CHRISTUSKIRCHE / BACHWERKVOKAL

24/06/24 Beinah unglaublich, was da ein Bach-Zeitgenosse in Barcelona 1742 zu Papier gebracht hat. Die Mapa Armónico Práctico von Francesc Valls (1671-1747) taugte Stück um Stück für musikalische Rätselspiele – und mit dem einen oder anderen könnte man auch in Alte Musik eingefuchste Hörer ins Bockshorn jagen.

Von Reinhard Kriechbaum

Kommt aus der Hölle, Diener des Zorns, denn der Tod bringt Schreckliches und Zorn hervor. Da schneiden die Streicher mit scharf punktierten Rhythmen ins Fleisch und die Harmonien in den Singstimmen lassen keinen Zweifel, dass sich Ungemach zusammenbraut. Gordon Safari hat auf das effektsichere Chorstück Salid del Averno noch eins draufgesetzt und die Windmaschine nach Kräften brausen lassen. Es stürmt also gewaltig, wenn das Tor zur Hölle offen steht. Das könnte man sich gut als Opernszene vorstellen – allerdings hat Francesc Valls keine Oper geschrieben.

Der Katalane hat an zwei Kirchen in Barcelona gewirkt und fast ausschließlich Kirchenmusik hinterlassen. Aber was für eine! Unerwartete Modulationen brechen über den Hörer herein und die Chromatik hebelt die konventionelle Tonsatzlehre aus. Es kommt einem Gesualdo da Venosa in den Sinn, dieser Manierist an der Grenze zwischen Renaissance und Barock. Aber der komponierte eben 150 Jahre vor Valls. Bei dem ist das Unerwartete oft bis zur Bizarrerie übersteigert und zugleich oft extrem verknappt. Erravi sicut ovis quae periit (Ich bin in die Irre gegangen wie ein verlorenes Schaf) – da kam Francesc Valls mit wenigen Takten aus, dafür taumeln die Harmonien, dass man die bedrohliche Unwegsamkeit greifen kann. Plorans ploravit in nocte: In dieser Motette rinnen die Tränen tatsächlich über die Wangen des Klagenden.

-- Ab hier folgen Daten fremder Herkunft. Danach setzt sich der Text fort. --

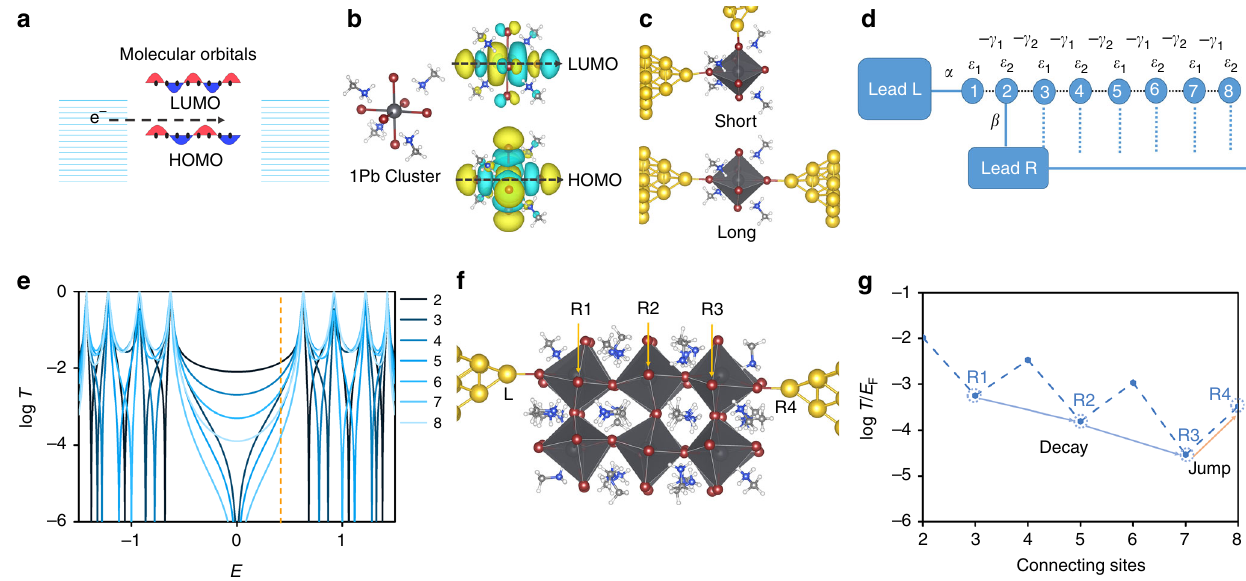
Fig. 1 The orthogonality of molecular orbitals and QI of 1Pb perovskite cluster. a Schematic of coherent tunneling across a molecule, where the HOMO and LUMO of a one-dimensional chain of 8 sites are plotted. b The chemical structure of a relaxed 1Pb MAPbBr 3 (MA = CH 3 NH 3 + ) cluster, and its corresponding HOMO and LUMO. The number of nodes is 4 and 5 in the direction indicated by the black dashed lines. c A relaxed 1Pb MAPbBr 3 cluster is embedded between two gold electrodes, with two different connections, denoted ‘ Short ’ and ‘ Long ’ separately. Pb, Br, N, C, H, and Au atoms are represented by large gray, purple, blue, small gray, white, and yellow balls. d Schematic of tight-binding model comprising an 8-site diatomic chain as the scattering region, where site 1 is connected to left lead L and sites 2 to 8 are connected sequentially to right lead R. e The corresponding transmission functions when lead R is attached different sites from 2 to 8. The Fermi energy is indicated by the yellow line. f Relaxed conformation for a 12Pb MAPbBr 3 cluster attached to two gold electrodes. The Br atom connected to left lead is labeled as ‘ L ’ , while the Br atoms attached to right lead are labeled ‘ R1 ’ , ‘ R2 ’ , ‘ R3 ’ , and ‘ R4 ’ . g Transmission function T(EF) at the Fermi energy for different sites connected to the right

Francesc Valls konnte aber auch ganz anders: In der Motette Crucem tuam hören wir, wie durchs Kreuz die Freude in die ganze Welt kam, und da lässt Gordon Safari sein Ensemble in mitreißende Begeisterung ausbrechen, so wie die doppelchörige Motette Laudate Dominum von Jubelstimmung getragen ist. Die zehnstimmige Fronleichnamssequenz Lauda Sion gleicht einem übermütigen Tänzeln: So geht Überschwang!

Nach anderthalb Konzertstunden am frühen Sonntagabend (23.6.) brach in der Salzburger Christuskirche Jubel aus, und den haben sich Gordon Safari und BachWerkVokal redlich verdient. So wirkungssicher diese Stücke anmuten, ist das doch keineswegs Musik, die sich wie von selbst singt und spielt. Den Stücken eignet ein hohes Maß an Unberechenbarkeit. Die sich dahinschraubenden Akkordfolgen fordern von den Sängern präzise Vorstellung und Intonationssicherheit. BachWerkVokal, im Moment viel auf Reisen und quasi dauerbeschäftig, ist im Bestform.

Das vielleicht eigenwilligste Werk ist die Composición enarmónica para instrumentos de arco, in der Francesc Valls drei Geigen und ein Violoncello ins Reich der Vierteltöne stürzt. Das ist so faszinierend schräg, dass man gar nicht mehr zu hoffen wagt auf das sich letztlich doch einstellende Ende in lichtem Dur. Man versteht da gut, dass Valls manchen seiner Zeitgenossen als Enfant terrible galt und seine Musik heftig diskutiert wurde. Nicht alles ist chromatisch überladen. Wie im ganz eng gesetzten sechsstimmigen Kanon Ecce enim die „unsichere und verborgene Weisheit offenbart“ wird, das verblüfft in seiner scheinbaren Schwerelosigkeit auch heutige Hörer.